Awesome video of Corso reading and teaching...
Also, be sure to spot Allen Ginsberg having a royal time joking about math.
Give this a listen while reading...
Title Track: David Bowie's 'Cat People (Putting Out Fires)
But enough technical fluff, let's dive into the meat. Gregory Corso is considered the youngest Beat poet to run in the inner circle of Burroughs, Ginsberg and Kerouac. Born in 1930, Corso wrote at Harvard, and lived in Boston, New York City and Paris. He was through and through an East Coast beat; following closely in the footsteps of Allen Ginsberg and Kerouac's philosophies as well as writing techniques, the poetry of "Gasoline," Corso's 1958 collection published through City Lights is all over the place and reeks of Beatnik influence.
Ginsberg says in an introduction: "Open this book as you would a box of crazy toys, take in your hands a refinement of beauty out of a destructive atmosphere." What a fantastic way to introduce a book of poetry. As Ginsberg continues to outline, the Corso's poetry is filled with playfulness; he uses language in the same way a child would rummage through a toy box. Corso introduces his work a little differently: "It comes, I tell you, immense with gasolined rags and bits of wire and old bent nails, a dark arriviste, from a dark river within."

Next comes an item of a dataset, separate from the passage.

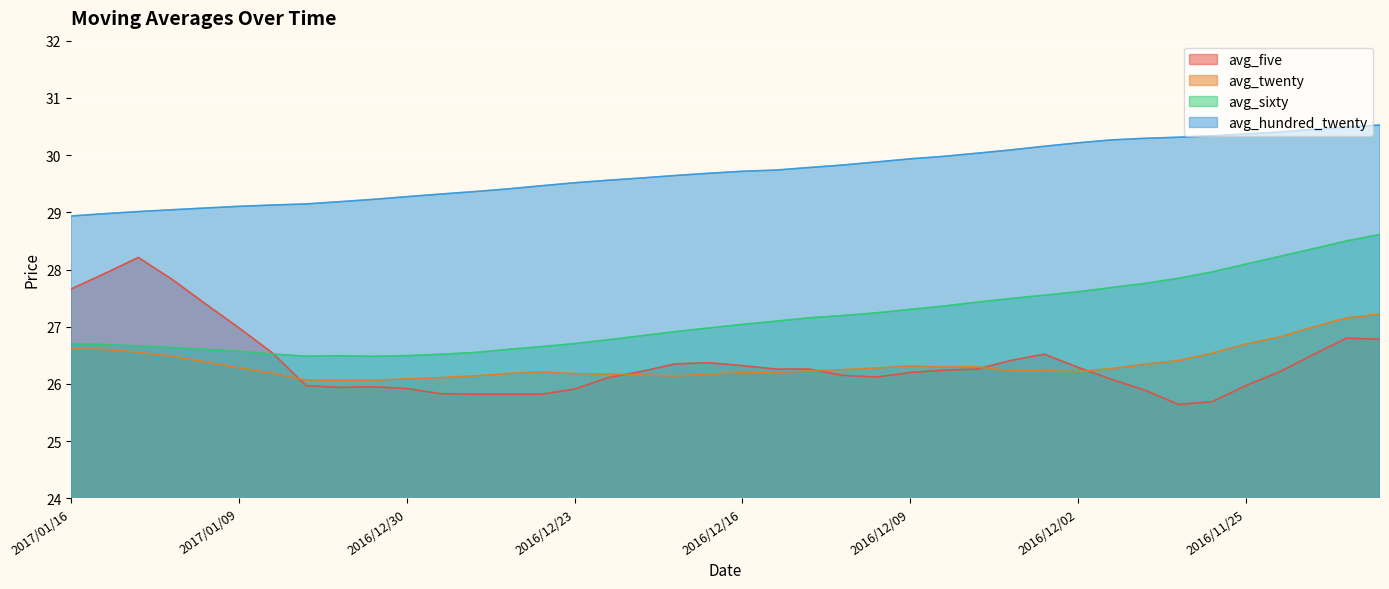

Reading left to right, transcribe all the data shown in this chart.

avg_five: 27.7	27.9	28.2	27.8	27.4	27.0	26.5	26.0	25.9	25.9	25.9	25.8	25.8	25.8	25.8	25.9	26.1	26.2	26.4	26.4	26.3	26.3	26.3	26.1	26.1	26.2	26.2	26.3	26.4	26.5	26.3	26.1	25.9	25.6	25.7	26.0	26.2	26.5	26.8	26.8
avg_twenty: 26.6	26.6	26.6	26.5	26.4	26.3	26.2	26.1	26.1	26.1	26.1	26.1	26.1	26.2	26.2	26.2	26.2	26.2	26.1	26.2	26.2	26.2	26.2	26.2	26.3	26.3	26.3	26.3	26.2	26.2	26.2	26.3	26.3	26.4	26.5	26.7	26.8	27.0	27.2	27.2
avg_sixty: 26.7	26.7	26.7	26.6	26.6	26.6	26.5	26.5	26.5	26.5	26.5	26.5	26.5	26.6	26.7	26.7	26.8	26.8	26.9	27.0	27.0	27.1	27.2	27.2	27.2	27.3	27.4	27.4	27.5	27.6	27.6	27.7	27.8	27.8	28.0	28.1	28.2	28.4	28.5	28.6
avg_hundred_twenty: 28.9	29.0	29.0	29.0	29.1	29.1	29.1	29.1	29.2	29.2	29.3	29.3	29.4	29.4	29.5	29.5	29.6	29.6	29.6	29.7	29.7	29.7	29.8	29.8	29.9	29.9	30.0	30.0	30.1	30.2	30.2	30.3	30.3	30.3	30.3	30.4	30.4	30.4	30.5	30.5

I see both of these appraisals, for lack of a better word, in the collection. Each poem in its own way playfully approaches some pretty dark topics, like the discontent that is often categorized in "post modern" poetry (as Corso often is). "The streetsinger is sick / crouched in the doorway, holding his heart / One less song in the noisy night," reads the first section of "Three." The poem offers sporadic, short on detail vignettes, concluding with "Death weeps because Death is human / spending all day in a movie when a child dies." While this poem is an experiment in form, it reflects on life and the nature of art; coming to the tragic conclusion that part of humanity is it ending. It burns with satire and dark comedy like fire, and whimsically plays with images.
Corso typifies Beat poetry in one way: it is a unique play on a known standard and format. He uses all kinds of dark images and topics to navigate life honestly, brutally sometimes, but it burns with honesty. He sometimes is using fragments, like Kerouac, other times using long lines, narrative like Ginsberg, and all of the time, Corso is making these styles his own. If the Beatnik movement was all about making one's own out of the mess of the times, and creating something beautiful that one can own, and label, and put their name on it, Corso succeeded at making a style of poetic writing.
"Gasoline" is a brilliant collection, a keystone in the City Lights pocket series, and an important vision of the Beat movement.
And, a final thought, Allen's too: "He's probably the greatest poet in America, and he's starving in Europe."